> **Passage du texte**
----

Le procès du drame survenu le 30 décembre 2022 sur le chantier de l’aéroport de Donsin, dans la région du Plateau central, a débuté le 20 février 2023 au Tribunal de grande instance de Ziniaré. L’Etat burkinabè et sept personnes sont poursuivis devant le Tribunal pour homicide et blessures involontaires. Après plus d’une semaine d’audience, que retenir de ce procès qui attise la curiosité des Burkinabè ?

Le 30 décembre 2022, la dalle d’un bâtiment du chantier de l’aéroport de Donsin s’est effondrée. Bilan, 7 morts et 6 blessés. Aussitôt, la police ouvre une enquête; ce qui a permis d’interpeller 7 personnes placées sous mandat de dépôt. Le 20 février, les prévenus ont comparu pour la première fois devant le Tribunal. Ils ont tous plaidé non coupable, mais à la barre, leurs déclarations, souvent contradictoires, révèlent de nombreuses irrégularités dans l’exécution des travaux.

Un « groupement fictif » décroche le marché de construction

Tout part de la passation du marché de construction de l’aéroport de Donsin. Attribué aux groupements GESEB SAS et COGEA International, le marché est exécuté uniquement par GESEB SAS, une société dirigée par Dieudonné Soudré. A la barre, Lamine Yalioré, directeur de COGEA International, déclare avoir pris part à l’appel d’offres en apportant seulement un apport financier à GESEB SAS afin qu’elle puisse honorer son chiffre d’affaires dans le cadre du marché. Il affirme que sa société n’a pas participé à l’exécution pratique des travaux. 

Dans ses déclarations, Lamine Yalioré soutient n’avoir pas de copie du contrat du marché, bien qu’il prétende s’être associé à GESEB SAS pour « peser lourd » afin de pouvoir le décrocher. « Je sais qu’on a des bâtiments, mais je ne peux pas rentrer dans les détails. Je suis un financier. Je ne peux pas dire quel type de bâtiment était en construction », avait-il déclaré. Des propos contestés par son partenaire d’affaires, Dieudonné Soudré, qui affirme que COGEA International était bien informée des travaux en cours sur le chantier.

Eu égard à ces contradictions, le Tribunal a jugé utile d’ajouter un nouveau chef d’accusation au dossier : « création d’un groupement fictif dans le but de fausser le jeu de la concurrence et tromper la vigilance de l’administration dans la passation de marché ».

De nouvelles contradictions 

Après les partenaires d’affaires, c’est autour du chef de chantier, Benjamin Lokossou, et du conducteur des travaux, Gildas Amoussou, deux Béninois, de se contredire devant le Tribunal. A la barre, Gildas Amoussou, recruté pour conduire les travaux sans avoir l’expérience requise, assure n’avoir jamais donné l’ordre à Benjamin Lokossou, de commencer les travaux avant la présence effective des contrôleurs, contrairement à ce que ce dernier a allégué devant le Tribunal à l’audience du 21 février 2023.

----

> **Données fournies**
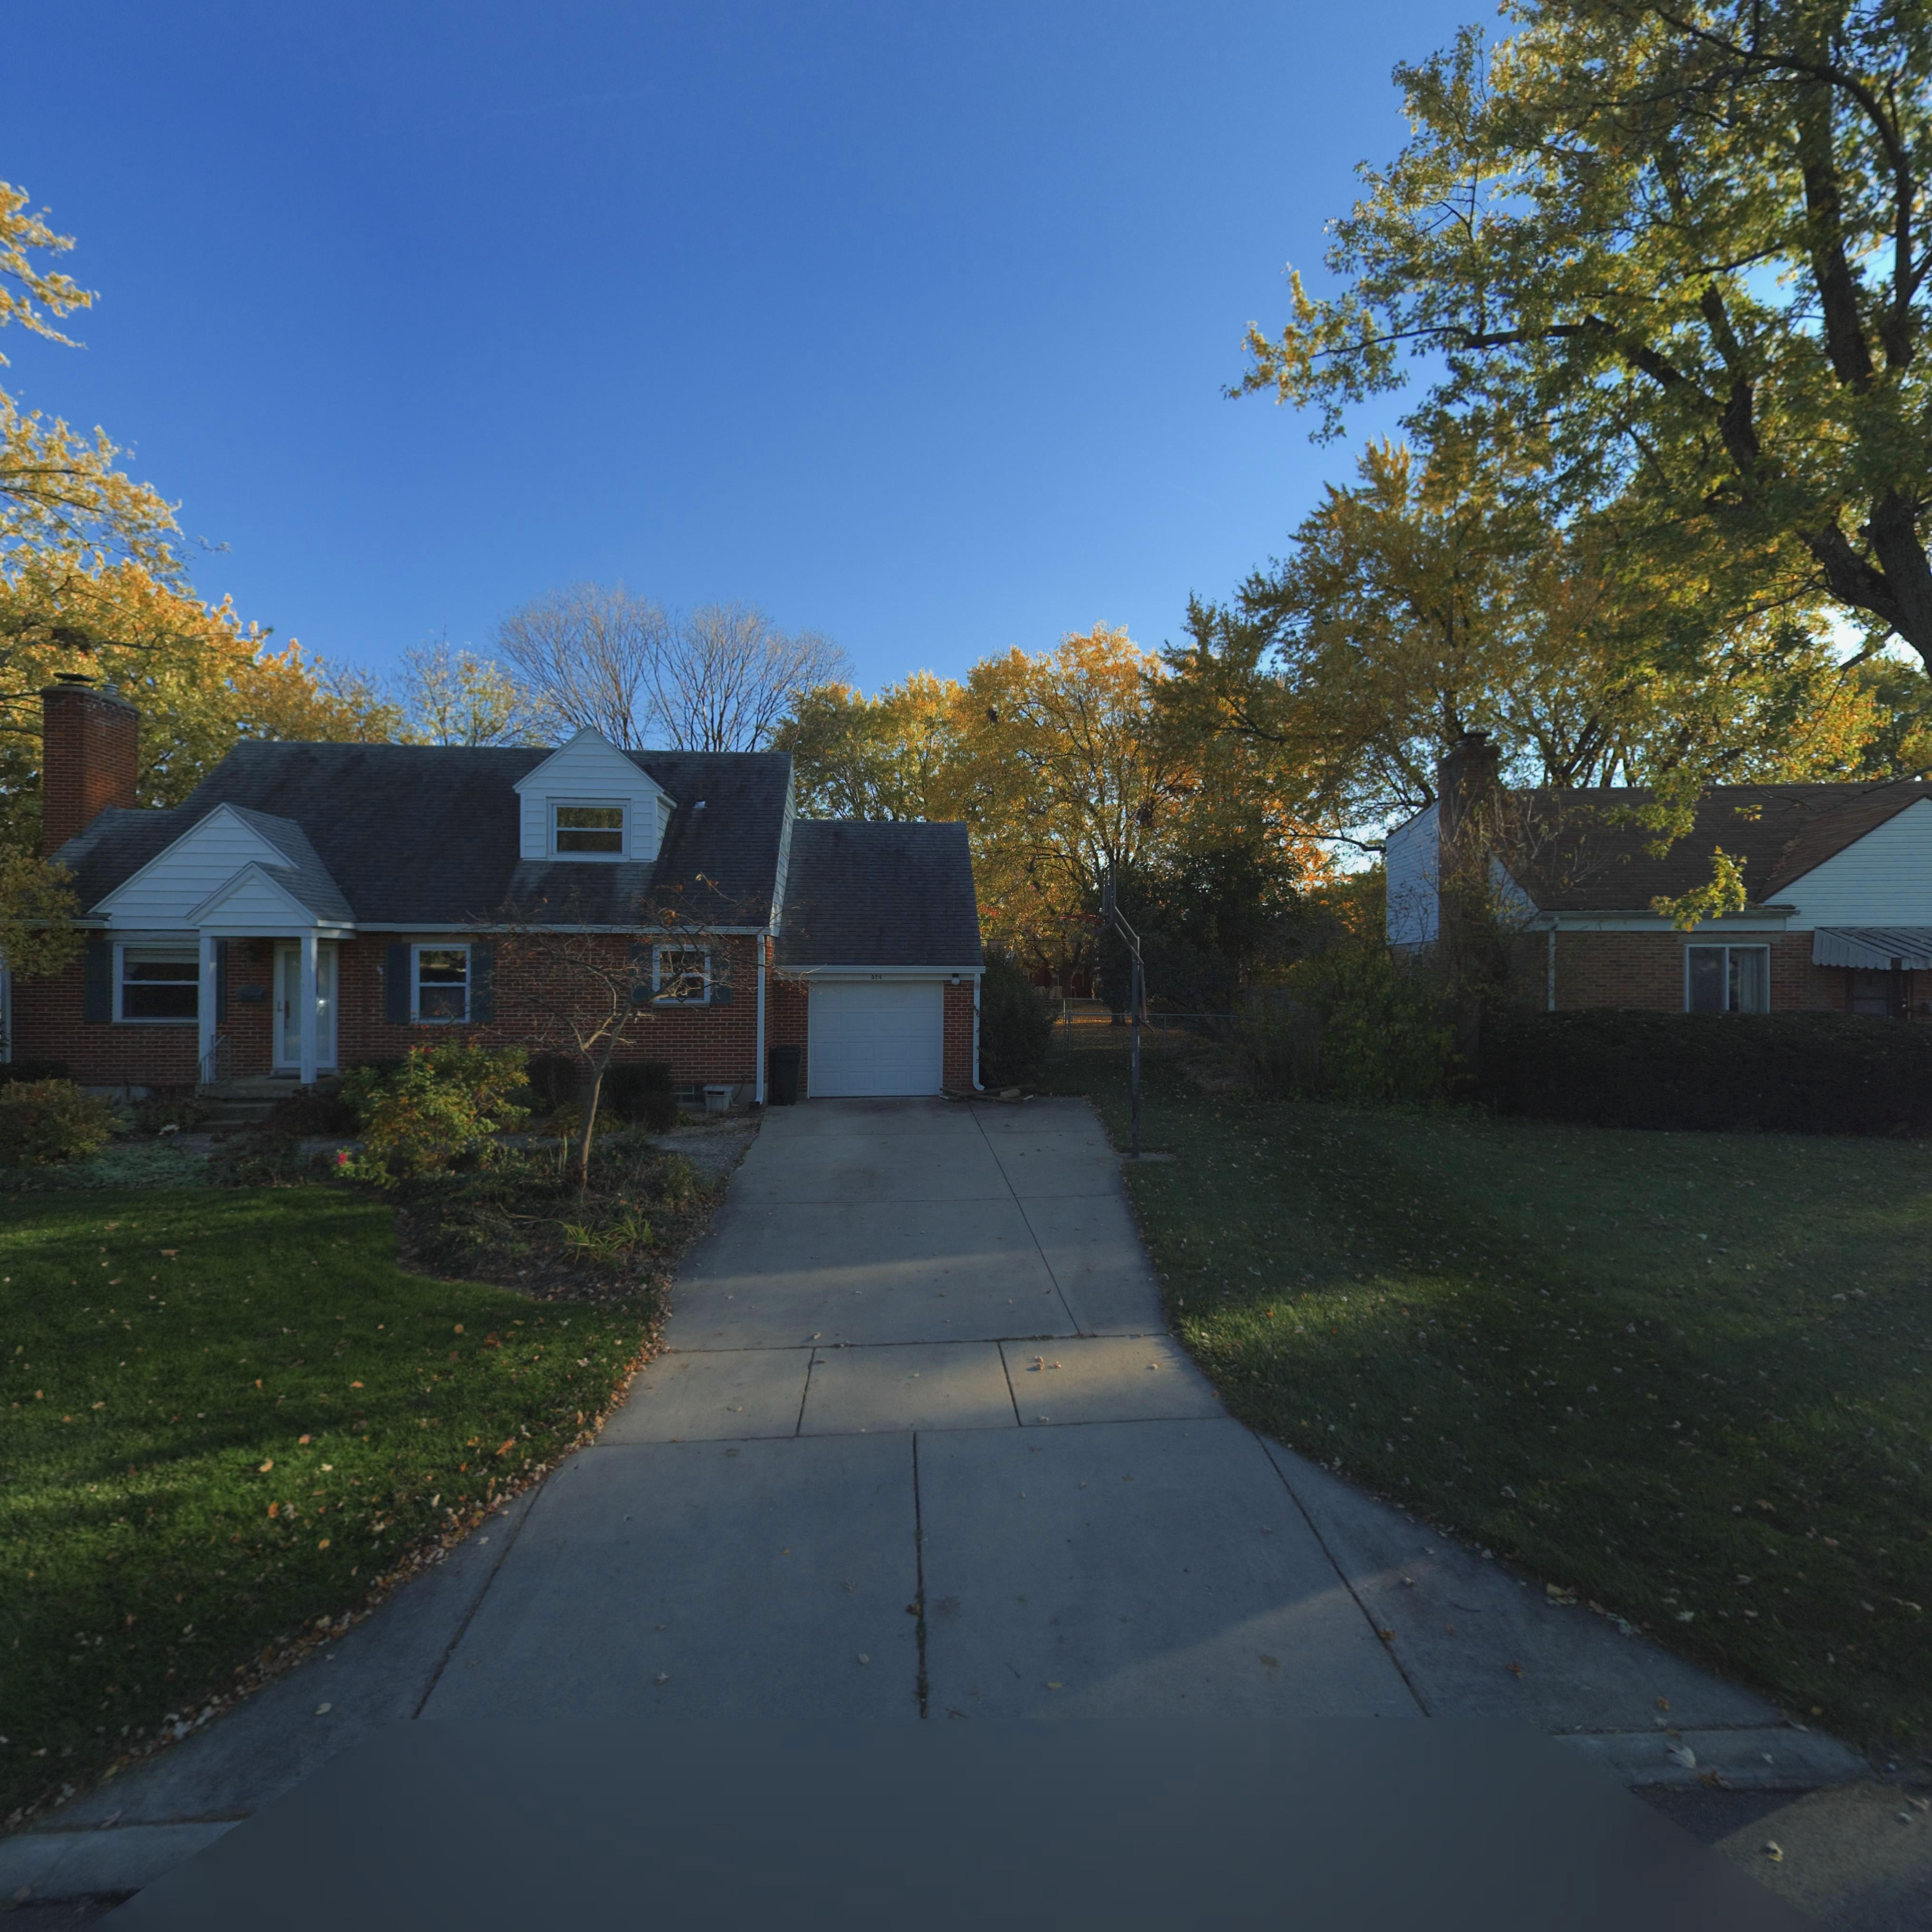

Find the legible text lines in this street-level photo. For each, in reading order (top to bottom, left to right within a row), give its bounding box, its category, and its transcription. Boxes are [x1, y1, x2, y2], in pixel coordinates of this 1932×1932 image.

[870, 974, 882, 980] StreetNumber: 524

----

> **Consigne 1**
Pouvez-vous reformuler sous forme de liste le paragraphe du texte sur le procès de Donsin qui commence par « Tout part de la passation du marché », en gardant ses faits principaux ?
> **Consigne 2**
Pouvez-vous rédiger la suite du texte sur le procès de Donsin à partir de sa dernière phrase ?

> **Réponse rédigée 1**
- Le marché de construction de l'aéroport de Donsin a été attribué aux groupements GESEB SAS et COGEA International.
- Seule GESEB SAS, société dirigée par Dieudonné Soudré, l'a exécuté.
- Lamine Yalioré, directeur de COGEA International, déclare n'avoir participé à l'appel d'offres que par un apport financier, pour que GESEB SAS puisse honorer son chiffre d'affaires.
- Il affirme que sa société n'a pas pris part à l'exécution pratique des travaux.

> **Réponse rédigée 2**
« Si un ordre devait être donné, cela devrait émaner, dit-il, du directeur des travaux qui est chargé de l’intérim du conducteur des travaux lorsque ce dernier est absent », a-t-il déclaré. Sauf que le Tribunal s’est intéressé au motif de son absence sur le chantier le jour du drame. Il en ressort que Gildas Amoussou a bénéficié de 14 jours de congés, accordés par le chef de chantier, Benjamin Lokossou, alors qu’il n’est pas habilité à le faire.

Ingénieur de circonstance

Après les épisodes de contradictions, le procès du drame à l’aéroport de Donsin a livré d’autres secrets. Appelé à la barre, le directeur des travaux,  Joseph Traoré, 67 ans, a déclaré avoir apposé sa signature au bas du rapport sur la qualité des œuvres, en l’absence de l’ingénieur en charge des travaux. Disposait-il des compétences en ingénierie ? Non. Mais pour sa défense, il déclare avoir « quelques notions dans le domaine ». 

Dans son récit à la barre, Joseph Traoré a révélé des connivences entre ouvriers et la société de contrôle qualité (APAV) dans le prélèvement du béton. « L’absence du contrôleur n’a jamais retardé les travaux. Au contraire, APAV demande souvent de prélever le béton quand ils sont en retard ou absents », a-t-il fait savoir avant d’ajouter que s’il a eu la vie sauve dans ce drame, c’est parce qu’il s’est absenté quelques minutes pour se désaltérer.

Des animaux en divagation mis en cause dans l’effondrement !

A la question de savoir ce qui aurait pu provoquer l’effondrement de la structure, certains prévenus affirment ne pas pouvoir se prononcer. Mais Brahima Tou pense avoir une idée de la cause : « ce n’est pas un problème de structure ni de matériel. Pour parler de ces problèmes, il aurait fallu que la dalle ait été coulée en totalité avant de s’écrouler. Ici, je pense que c’est un problème d’étais métalliques, car le coulage de la dalle est supporté par les étais ». 

Il argumente ensuite que les animaux en divagation seraient à l’origine du drame : « le site n’est pas hautement sécurisé, il peut y avoir des actes de vandalisme. Même les animaux peuvent déranger les travaux préétablis ».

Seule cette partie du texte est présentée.